DIRECTIVE ▸ Please turn every line of the listing below into a JSON list of strings, with one string per line and blank lines left out.

RECORDS TO USE ▸
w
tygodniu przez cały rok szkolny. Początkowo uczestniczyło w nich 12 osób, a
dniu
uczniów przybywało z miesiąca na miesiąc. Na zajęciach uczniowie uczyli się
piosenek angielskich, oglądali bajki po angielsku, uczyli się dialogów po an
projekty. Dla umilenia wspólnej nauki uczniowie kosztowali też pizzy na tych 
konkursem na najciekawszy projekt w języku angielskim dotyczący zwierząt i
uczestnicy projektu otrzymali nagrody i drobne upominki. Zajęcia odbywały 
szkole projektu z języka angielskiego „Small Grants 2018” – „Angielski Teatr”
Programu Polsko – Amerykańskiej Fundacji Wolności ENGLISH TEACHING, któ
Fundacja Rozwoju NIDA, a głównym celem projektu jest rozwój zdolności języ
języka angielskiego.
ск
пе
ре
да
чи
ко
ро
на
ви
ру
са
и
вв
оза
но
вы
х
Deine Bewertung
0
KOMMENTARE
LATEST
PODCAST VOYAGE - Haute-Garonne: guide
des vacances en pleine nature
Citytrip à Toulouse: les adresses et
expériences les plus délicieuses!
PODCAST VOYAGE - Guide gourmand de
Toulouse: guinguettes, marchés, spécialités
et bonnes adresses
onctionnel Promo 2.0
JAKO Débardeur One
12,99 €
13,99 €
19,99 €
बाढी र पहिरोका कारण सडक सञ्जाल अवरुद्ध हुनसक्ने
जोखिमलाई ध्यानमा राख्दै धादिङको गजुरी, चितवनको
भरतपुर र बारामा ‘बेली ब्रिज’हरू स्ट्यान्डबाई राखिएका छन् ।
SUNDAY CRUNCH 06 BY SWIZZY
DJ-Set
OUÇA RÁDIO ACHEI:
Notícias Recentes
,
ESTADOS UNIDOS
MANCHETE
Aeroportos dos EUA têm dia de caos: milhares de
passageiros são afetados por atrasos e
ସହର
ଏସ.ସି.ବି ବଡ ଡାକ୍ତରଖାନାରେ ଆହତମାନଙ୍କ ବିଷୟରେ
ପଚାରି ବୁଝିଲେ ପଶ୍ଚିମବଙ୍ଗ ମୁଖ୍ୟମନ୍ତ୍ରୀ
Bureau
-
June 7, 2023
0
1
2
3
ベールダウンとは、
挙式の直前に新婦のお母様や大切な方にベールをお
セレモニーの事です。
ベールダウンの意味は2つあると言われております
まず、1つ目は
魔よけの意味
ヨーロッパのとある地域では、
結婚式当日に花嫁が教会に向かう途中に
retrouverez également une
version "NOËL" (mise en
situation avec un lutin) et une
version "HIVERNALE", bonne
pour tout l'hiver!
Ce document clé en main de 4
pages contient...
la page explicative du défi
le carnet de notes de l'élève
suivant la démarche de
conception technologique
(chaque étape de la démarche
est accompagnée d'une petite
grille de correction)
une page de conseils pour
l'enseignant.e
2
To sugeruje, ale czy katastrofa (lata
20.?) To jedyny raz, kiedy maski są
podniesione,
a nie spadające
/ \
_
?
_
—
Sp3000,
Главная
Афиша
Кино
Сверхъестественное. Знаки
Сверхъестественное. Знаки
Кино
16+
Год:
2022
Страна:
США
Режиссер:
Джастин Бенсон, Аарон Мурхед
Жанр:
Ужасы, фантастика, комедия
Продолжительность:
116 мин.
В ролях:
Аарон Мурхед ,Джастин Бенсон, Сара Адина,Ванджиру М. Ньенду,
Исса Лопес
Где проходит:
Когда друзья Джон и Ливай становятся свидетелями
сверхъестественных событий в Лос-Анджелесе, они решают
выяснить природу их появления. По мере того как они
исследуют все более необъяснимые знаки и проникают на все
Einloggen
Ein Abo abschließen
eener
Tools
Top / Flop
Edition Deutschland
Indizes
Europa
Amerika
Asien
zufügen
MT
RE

EXPECTED ANSWER ▸
[
  "w",
  "tygodniu przez cały rok szkolny. Początkowo uczestniczyło w nich 12 osób, a",
  "dniu",
  "uczniów przybywało z miesiąca na miesiąc. Na zajęciach uczniowie uczyli się",
  "piosenek angielskich, oglądali bajki po angielsku, uczyli się dialogów po an",
  "projekty. Dla umilenia wspólnej nauki uczniowie kosztowali też pizzy na tych ",
  "konkursem na najciekawszy projekt w języku angielskim dotyczący zwierząt i",
  "uczestnicy projektu otrzymali nagrody i drobne upominki. Zajęcia odbywały ",
  "szkole projektu z języka angielskiego „Small Grants 2018” – „Angielski Teatr”",
  "Programu Polsko – Amerykańskiej Fundacji Wolności ENGLISH TEACHING, któ",
  "Fundacja Rozwoju NIDA, a głównym celem projektu jest rozwój zdolności języ",
  "języka angielskiego.",
  "ск",
  "пе",
  "ре",
  "да",
  "чи",
  "ко",
  "ро",
  "на",
  "ви",
  "ру",
  "са",
  "и",
  "вв",
  "оза",
  "но",
  "вы",
  "х",
  "Deine Bewertung",
  "0",
  "KOMMENTARE",
  "LATEST",
  "PODCAST VOYAGE - Haute-Garonne: guide",
  "des vacances en pleine nature",
  "Citytrip à Toulouse: les adresses et",
  "expériences les plus délicieuses!",
  "PODCAST VOYAGE - Guide gourmand de",
  "Toulouse: guinguettes, marchés, spécialités",
  "et bonnes adresses",
  "onctionnel Promo 2.0",
  "JAKO Débardeur One",
  "12,99 €",
  "13,99 €",
  "19,99 €",
  "बाढी र पहिरोका कारण सडक सञ्जाल अवरुद्ध हुनसक्ने",
  "जोखिमलाई ध्यानमा राख्दै धादिङको गजुरी, चितवनको",
  "भरतपुर र बारामा ‘बेली ब्रिज’हरू स्ट्यान्डबाई राखिएका छन् ।",
  "SUNDAY CRUNCH 06 BY SWIZZY",
  "DJ-Set",
  "OUÇA RÁDIO ACHEI:",
  "Notícias Recentes",
  ",",
  "ESTADOS UNIDOS",
  "MANCHETE",
  "Aeroportos dos EUA têm dia de caos: milhares de",
  "passageiros são afetados por atrasos e",
  "ସହର",
  "ଏସ.ସି.ବି ବଡ ଡାକ୍ତରଖାନାରେ ଆହତମାନଙ୍କ ବିଷୟରେ",
  "ପଚାରି ବୁଝିଲେ ପଶ୍ଚିମବଙ୍ଗ ମୁଖ୍ୟମନ୍ତ୍ରୀ",
  "Bureau",
  "-",
  "June 7, 2023",
  "0",
  "1",
  "2",
  "3",
  "ベールダウンとは、",
  "挙式の直前に新婦のお母様や大切な方にベールをお",
  "セレモニーの事です。",
  "ベールダウンの意味は2つあると言われております",
  "まず、1つ目は",
  "魔よけの意味",
  "ヨーロッパのとある地域では、",
  "結婚式当日に花嫁が教会に向かう途中に",
  "retrouverez également une",
  "version \"NOËL\" (mise en",
  "situation avec un lutin) et une",
  "version \"HIVERNALE\", bonne",
  "pour tout l'hiver!",
  "Ce document clé en main de 4",
  "pages contient...",
  "la page explicative du défi",
  "le carnet de notes de l'élève",
  "suivant la démarche de",
  "conception technologique",
  "(chaque étape de la démarche",
  "est accompagnée d'une petite",
  "grille de correction)",
  "une page de conseils pour",
  "l'enseignant.e",
  "2",
  "To sugeruje, ale czy katastrofa (lata",
  "20.?) To jedyny raz, kiedy maski są",
  "podniesione,",
  "a nie spadające",
  "/ \\",
  "_",
  "?",
  "_",
  "—",
  "Sp3000,",
  "Главная",
  "Афиша",
  "Кино",
  "Сверхъестественное. Знаки",
  "Сверхъестественное. Знаки",
  "Кино",
  "16+",
  "Год:",
  "2022",
  "Страна:",
  "США",
  "Режиссер:",
  "Джастин Бенсон, Аарон Мурхед",
  "Жанр:",
  "Ужасы, фантастика, комедия",
  "Продолжительность:",
  "116 мин.",
  "В ролях:",
  "Аарон Мурхед ,Джастин Бенсон, Сара Адина,Ванджиру М. Ньенду,",
  "Исса Лопес",
  "Где проходит:",
  "Когда друзья Джон и Ливай становятся свидетелями",
  "сверхъестественных событий в Лос-Анджелесе, они решают",
  "выяснить природу их появления. По мере того как они",
  "исследуют все более необъяснимые знаки и проникают на все",
  "Einloggen",
  "Ein Abo abschließen",
  "eener",
  "Tools",
  "Top / Flop",
  "Edition Deutschland",
  "Indizes",
  "Europa",
  "Amerika",
  "Asien",
  "zufügen",
  "MT",
  "RE"
]